#### RECORD EXCERPTS ####

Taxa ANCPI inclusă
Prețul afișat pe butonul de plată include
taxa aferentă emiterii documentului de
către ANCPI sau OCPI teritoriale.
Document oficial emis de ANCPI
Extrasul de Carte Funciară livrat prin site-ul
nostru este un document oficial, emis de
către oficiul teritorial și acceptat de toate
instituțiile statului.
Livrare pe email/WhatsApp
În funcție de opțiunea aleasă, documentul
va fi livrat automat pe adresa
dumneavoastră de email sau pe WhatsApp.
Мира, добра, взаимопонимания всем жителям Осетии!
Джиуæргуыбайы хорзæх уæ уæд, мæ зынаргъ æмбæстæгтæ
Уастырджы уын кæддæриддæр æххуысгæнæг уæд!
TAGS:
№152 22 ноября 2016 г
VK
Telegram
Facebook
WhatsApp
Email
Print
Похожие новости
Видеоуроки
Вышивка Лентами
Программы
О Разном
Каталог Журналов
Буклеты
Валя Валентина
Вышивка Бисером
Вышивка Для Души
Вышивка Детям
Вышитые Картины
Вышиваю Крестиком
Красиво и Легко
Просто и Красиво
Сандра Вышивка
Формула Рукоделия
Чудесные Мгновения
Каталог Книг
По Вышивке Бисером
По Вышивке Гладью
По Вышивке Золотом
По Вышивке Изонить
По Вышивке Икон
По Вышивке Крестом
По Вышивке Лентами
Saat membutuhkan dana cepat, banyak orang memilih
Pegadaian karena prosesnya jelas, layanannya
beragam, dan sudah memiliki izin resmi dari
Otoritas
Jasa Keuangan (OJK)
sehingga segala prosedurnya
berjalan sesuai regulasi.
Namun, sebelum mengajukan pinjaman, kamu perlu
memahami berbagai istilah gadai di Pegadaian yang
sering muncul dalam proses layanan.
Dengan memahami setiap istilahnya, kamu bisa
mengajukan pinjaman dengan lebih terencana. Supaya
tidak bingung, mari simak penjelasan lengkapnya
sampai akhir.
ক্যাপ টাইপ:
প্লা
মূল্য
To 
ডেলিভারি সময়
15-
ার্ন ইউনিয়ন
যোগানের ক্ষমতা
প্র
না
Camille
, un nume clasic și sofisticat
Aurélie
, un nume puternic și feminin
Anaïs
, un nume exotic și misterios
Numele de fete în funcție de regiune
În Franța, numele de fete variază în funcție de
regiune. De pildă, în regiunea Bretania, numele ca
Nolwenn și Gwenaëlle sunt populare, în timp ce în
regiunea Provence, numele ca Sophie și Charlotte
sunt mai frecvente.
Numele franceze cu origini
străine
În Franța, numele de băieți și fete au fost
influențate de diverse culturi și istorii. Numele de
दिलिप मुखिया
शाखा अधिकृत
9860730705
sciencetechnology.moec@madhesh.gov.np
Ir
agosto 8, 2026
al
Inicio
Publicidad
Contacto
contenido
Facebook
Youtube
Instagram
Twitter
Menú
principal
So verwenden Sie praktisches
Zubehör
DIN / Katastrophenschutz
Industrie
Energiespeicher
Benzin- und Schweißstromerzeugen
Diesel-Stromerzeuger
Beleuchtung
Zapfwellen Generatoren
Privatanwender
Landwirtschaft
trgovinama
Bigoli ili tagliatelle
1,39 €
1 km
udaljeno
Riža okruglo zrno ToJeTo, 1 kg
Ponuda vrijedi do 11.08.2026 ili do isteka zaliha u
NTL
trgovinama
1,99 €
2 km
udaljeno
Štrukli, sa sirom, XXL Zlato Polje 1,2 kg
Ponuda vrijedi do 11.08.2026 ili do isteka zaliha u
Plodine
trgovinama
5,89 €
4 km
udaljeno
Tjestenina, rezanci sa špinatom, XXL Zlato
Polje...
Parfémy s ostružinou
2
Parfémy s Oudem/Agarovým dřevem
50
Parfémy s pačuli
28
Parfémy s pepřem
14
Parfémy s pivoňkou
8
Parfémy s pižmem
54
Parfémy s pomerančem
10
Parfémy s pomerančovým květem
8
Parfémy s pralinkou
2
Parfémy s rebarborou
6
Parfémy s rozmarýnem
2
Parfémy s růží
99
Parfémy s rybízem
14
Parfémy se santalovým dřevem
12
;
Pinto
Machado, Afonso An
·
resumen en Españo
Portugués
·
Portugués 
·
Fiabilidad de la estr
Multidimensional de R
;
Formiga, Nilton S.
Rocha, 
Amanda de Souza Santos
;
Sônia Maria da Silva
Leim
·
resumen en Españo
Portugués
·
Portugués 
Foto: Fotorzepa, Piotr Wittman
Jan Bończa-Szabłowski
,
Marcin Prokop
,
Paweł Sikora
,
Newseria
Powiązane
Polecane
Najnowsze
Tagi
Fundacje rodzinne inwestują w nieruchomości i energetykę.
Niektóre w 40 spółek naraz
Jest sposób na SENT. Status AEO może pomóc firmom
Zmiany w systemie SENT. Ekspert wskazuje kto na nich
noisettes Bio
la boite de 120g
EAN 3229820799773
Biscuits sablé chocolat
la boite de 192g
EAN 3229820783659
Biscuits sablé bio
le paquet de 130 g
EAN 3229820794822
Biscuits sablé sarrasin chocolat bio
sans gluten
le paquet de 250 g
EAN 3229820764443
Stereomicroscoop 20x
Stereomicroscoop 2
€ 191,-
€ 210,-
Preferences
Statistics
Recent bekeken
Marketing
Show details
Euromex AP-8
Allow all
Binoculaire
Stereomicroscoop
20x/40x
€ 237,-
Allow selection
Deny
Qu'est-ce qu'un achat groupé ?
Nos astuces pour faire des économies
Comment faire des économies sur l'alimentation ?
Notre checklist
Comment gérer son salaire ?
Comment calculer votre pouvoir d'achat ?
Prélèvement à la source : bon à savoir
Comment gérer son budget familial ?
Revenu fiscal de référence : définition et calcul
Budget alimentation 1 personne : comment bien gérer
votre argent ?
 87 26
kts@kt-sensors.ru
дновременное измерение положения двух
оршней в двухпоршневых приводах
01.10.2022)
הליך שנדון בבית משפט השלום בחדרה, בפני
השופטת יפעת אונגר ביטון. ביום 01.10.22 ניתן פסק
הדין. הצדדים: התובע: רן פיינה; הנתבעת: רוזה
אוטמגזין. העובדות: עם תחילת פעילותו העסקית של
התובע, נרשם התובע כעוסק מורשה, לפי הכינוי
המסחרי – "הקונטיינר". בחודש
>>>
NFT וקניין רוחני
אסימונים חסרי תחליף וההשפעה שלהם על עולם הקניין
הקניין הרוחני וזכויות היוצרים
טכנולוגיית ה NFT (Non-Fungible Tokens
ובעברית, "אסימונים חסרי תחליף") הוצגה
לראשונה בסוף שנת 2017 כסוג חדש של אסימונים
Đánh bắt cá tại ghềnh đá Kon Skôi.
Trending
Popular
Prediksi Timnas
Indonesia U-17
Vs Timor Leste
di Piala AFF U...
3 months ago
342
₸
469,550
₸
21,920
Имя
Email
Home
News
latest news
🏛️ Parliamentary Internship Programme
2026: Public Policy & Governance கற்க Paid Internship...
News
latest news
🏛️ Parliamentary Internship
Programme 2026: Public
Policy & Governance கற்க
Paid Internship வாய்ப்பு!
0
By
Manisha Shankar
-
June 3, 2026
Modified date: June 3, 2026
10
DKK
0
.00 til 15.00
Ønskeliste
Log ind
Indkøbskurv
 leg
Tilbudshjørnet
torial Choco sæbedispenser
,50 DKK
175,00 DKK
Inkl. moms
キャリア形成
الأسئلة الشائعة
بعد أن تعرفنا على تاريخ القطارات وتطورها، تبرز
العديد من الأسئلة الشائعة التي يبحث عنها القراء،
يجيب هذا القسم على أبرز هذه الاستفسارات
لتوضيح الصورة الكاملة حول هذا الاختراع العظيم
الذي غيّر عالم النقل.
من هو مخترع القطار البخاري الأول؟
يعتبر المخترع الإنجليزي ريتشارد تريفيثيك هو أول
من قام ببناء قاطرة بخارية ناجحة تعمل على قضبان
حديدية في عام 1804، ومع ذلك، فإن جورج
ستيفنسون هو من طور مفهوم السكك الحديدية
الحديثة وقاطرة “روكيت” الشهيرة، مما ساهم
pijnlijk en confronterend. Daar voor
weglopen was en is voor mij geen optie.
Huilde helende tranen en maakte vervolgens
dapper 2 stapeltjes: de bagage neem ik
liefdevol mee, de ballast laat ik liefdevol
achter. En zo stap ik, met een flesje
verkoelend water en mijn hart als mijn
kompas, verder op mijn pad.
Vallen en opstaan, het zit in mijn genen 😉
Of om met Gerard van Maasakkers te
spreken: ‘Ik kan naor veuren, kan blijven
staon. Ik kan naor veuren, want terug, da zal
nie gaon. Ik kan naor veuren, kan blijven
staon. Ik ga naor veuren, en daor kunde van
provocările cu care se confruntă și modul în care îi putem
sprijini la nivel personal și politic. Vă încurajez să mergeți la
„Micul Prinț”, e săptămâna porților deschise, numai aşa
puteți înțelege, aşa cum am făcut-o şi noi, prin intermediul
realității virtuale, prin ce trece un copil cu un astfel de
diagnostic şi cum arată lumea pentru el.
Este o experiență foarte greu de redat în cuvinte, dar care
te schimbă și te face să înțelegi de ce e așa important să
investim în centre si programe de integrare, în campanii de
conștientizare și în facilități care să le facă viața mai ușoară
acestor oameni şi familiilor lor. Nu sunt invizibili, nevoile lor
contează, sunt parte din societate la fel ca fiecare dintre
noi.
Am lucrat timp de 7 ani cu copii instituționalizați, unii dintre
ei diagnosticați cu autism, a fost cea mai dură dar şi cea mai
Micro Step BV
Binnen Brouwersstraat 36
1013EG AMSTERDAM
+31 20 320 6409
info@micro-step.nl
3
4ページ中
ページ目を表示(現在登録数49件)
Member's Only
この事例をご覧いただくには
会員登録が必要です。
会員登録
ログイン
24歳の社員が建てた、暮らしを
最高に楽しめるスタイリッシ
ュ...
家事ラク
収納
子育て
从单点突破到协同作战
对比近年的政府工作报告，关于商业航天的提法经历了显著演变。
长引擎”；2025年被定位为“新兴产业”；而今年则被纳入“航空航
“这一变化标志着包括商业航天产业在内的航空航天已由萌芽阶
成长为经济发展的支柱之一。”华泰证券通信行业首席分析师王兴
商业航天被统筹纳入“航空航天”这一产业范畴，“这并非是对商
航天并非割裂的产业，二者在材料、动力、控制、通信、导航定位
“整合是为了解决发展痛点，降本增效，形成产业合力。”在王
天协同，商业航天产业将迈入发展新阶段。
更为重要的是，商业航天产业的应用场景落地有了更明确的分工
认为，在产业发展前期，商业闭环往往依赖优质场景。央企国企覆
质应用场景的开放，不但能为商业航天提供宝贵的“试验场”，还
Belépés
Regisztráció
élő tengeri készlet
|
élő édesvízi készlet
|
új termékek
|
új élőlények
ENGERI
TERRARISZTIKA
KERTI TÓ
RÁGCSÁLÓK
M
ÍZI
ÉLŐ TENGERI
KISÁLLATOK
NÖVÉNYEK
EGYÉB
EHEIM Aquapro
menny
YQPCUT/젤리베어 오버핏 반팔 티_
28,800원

####

## INSTRUCTIONS FOR THE TASK
Reproduce verbatim the lines of the records above, from the first line through the line containing "În funcție de opțiunea aleasă, documentul", with both ends included.

## YOUR RESPONSE
Taxa ANCPI inclusă
Prețul afișat pe butonul de plată include
taxa aferentă emiterii documentului de
către ANCPI sau OCPI teritoriale.
Document oficial emis de ANCPI
Extrasul de Carte Funciară livrat prin site-ul
nostru este un document oficial, emis de
către oficiul teritorial și acceptat de toate
instituțiile statului.
Livrare pe email/WhatsApp
În funcție de opțiunea aleasă, documentul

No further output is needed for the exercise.